Сквозь слезы я увидела совсем молодого мужчину. И узнала его – он работал в школе, но у нас ничего не вел. Я запомнила его во время поездки на картошку в колхоз. Тогда его класс ехал с нами в кузове грузовичка. Все наши сидели молча или угрюмо переругивались, а его ребята пели вместе с ним. Я тогда даже позавидовала – вот повезло кому-то! – и молодой, и добрый, да еще и поет со всеми.

– Птички. Я убила птичек.

– Ох ты!

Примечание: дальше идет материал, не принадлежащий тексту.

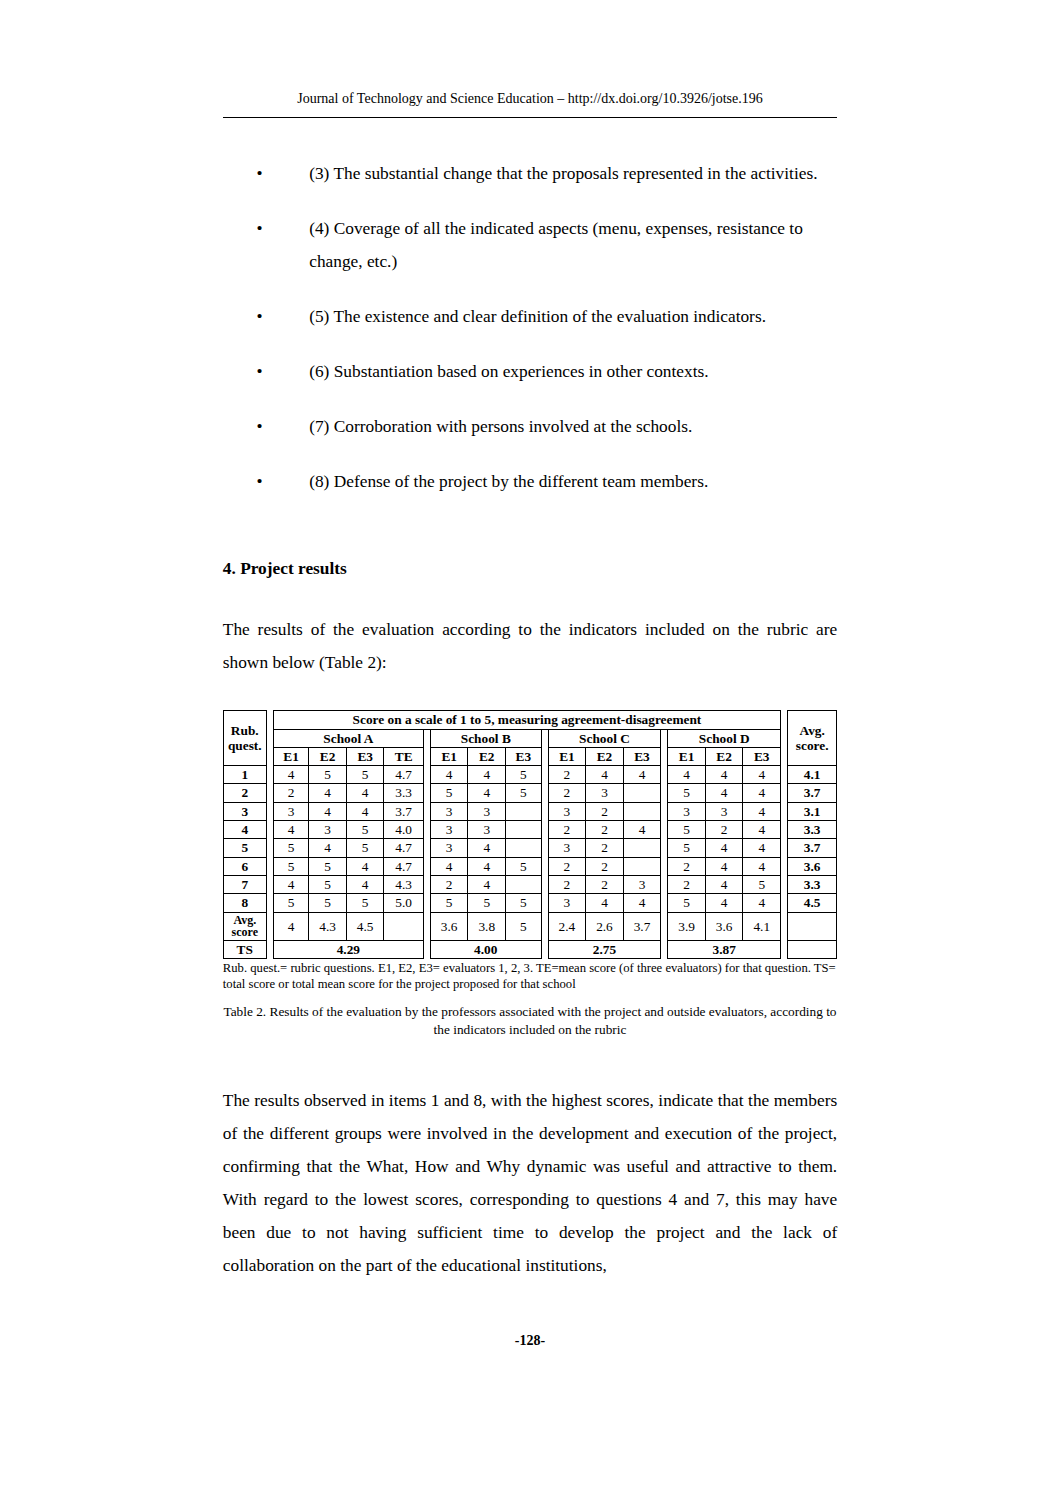Journal of Technology and Science Education – http://dx.doi.org/10.3926/jotse.196
(3) The substantial change that the proposals represented in the activities.
(4) Coverage of all the indicated aspects (menu, expenses, resistance to change, etc.)
(5) The existence and clear definition of the evaluation indicators.
(6) Substantiation based on experiences in other contexts.
(7) Corroboration with persons involved at the schools.
(8) Defense of the project by the different team members.
4. Project results
The results of the evaluation according to the indicators included on the rubric are shown below (Table 2):
| Rub. quest. | | Score on a scale of 1 to 5, measuring agreement-disagreement | | Avg. score. |
| --- | --- | --- | --- | --- |
| School A | | School B | | School C | | School D |
| E1 | E2 | E3 | TE | | E1 | E2 | E3 | | E1 | E2 | E3 | | E1 | E2 | E3 |
| 1 | | 4 | 5 | 5 | 4.7 | | 4 | 4 | 5 | | 2 | 4 | 4 | | 4 | 4 | 4 | | 4.1 |
| 2 | | 2 | 4 | 4 | 3.3 | | 5 | 4 | 5 | | 2 | 3 | | | 5 | 4 | 4 | | 3.7 |
| 3 | | 3 | 4 | 4 | 3.7 | | 3 | 3 | | | 3 | 2 | | | 3 | 3 | 4 | | 3.1 |
| 4 | | 4 | 3 | 5 | 4.0 | | 3 | 3 | | | 2 | 2 | 4 | | 5 | 2 | 4 | | 3.3 |
| 5 | | 5 | 4 | 5 | 4.7 | | 3 | 4 | | | 3 | 2 | | | 5 | 4 | 4 | | 3.7 |
| 6 | | 5 | 5 | 4 | 4.7 | | 4 | 4 | 5 | | 2 | 2 | | | 2 | 4 | 4 | | 3.6 |
| 7 | | 4 | 5 | 4 | 4.3 | | 2 | 4 | | | 2 | 2 | 3 | | 2 | 4 | 5 | | 3.3 |
| 8 | | 5 | 5 | 5 | 5.0 | | 5 | 5 | 5 | | 3 | 4 | 4 | | 5 | 4 | 4 | | 4.5 |
| Avg. score | | 4 | 4.3 | 4.5 | | | 3.6 | 3.8 | 5 | | 2.4 | 2.6 | 3.7 | | 3.9 | 3.6 | 4.1 | | |
| TS | | 4.29 | | 4.00 | | 2.75 | | 3.87 | | |
Rub. quest.= rubric questions. E1, E2, E3= evaluators 1, 2, 3. TE=mean score (of three evaluators) for that question. TS= total score or total mean score for the project proposed for that school
Table 2. Results of the evaluation by the professors associated with the project and outside evaluators, according to the indicators included on the rubric
The results observed in items 1 and 8, with the highest scores, indicate that the members of the different groups were involved in the development and execution of the project, confirming that the What, How and Why dynamic was useful and attractive to them. With regard to the lowest scores, corresponding to questions 4 and 7, this may have been due to not having sufficient time to develop the project and the lack of collaboration on the part of the educational institutions,
-128-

Ну, это ты маху дала. Дай-ка посмотреть.

Ведерко перекочевало в чужие руки. И вот маленькая птичка стала не видна из-за осторожно сжатых пальцев.

– Ну-ка дай палец. Сюда положи, на грудку. Чувствуешь? Это у него сердечко. Бьется… Ма-а-аленькое-то какое, а! Ты их не убила, хотя и дура, конечно. Разве можно их было водой? Ну, не реви. Бери другую. Ну, что я говорил? Сердечко! Еле трепыхается… Напугала ты их, и все. Они сознание потеряли от страха. Они же мелкие! У меня вот так же попугайчик… Сейчас мы их реанимируем. Вот так делай.

И он стал осторожно массировать зеленую грудку. Под моими пальцами тоже были нежные перышки. Сердечко билось быстро-быстро, еще быстрее…

– Ах!

Птичка молниеносно взмыла из моих рук. А за ней другая – из рук учителя. Они описали круг над нашими головами и мелодично зачирикали, скрывшись в ветках березы. Только последняя птичка еще лежала лапками кверху.

– Ну что ты, друг! Давай, ждут же тебя.

Третья птица в больших руках подняла головку и раскрыла черные бусинки-глазки. Раз – и ее не стало.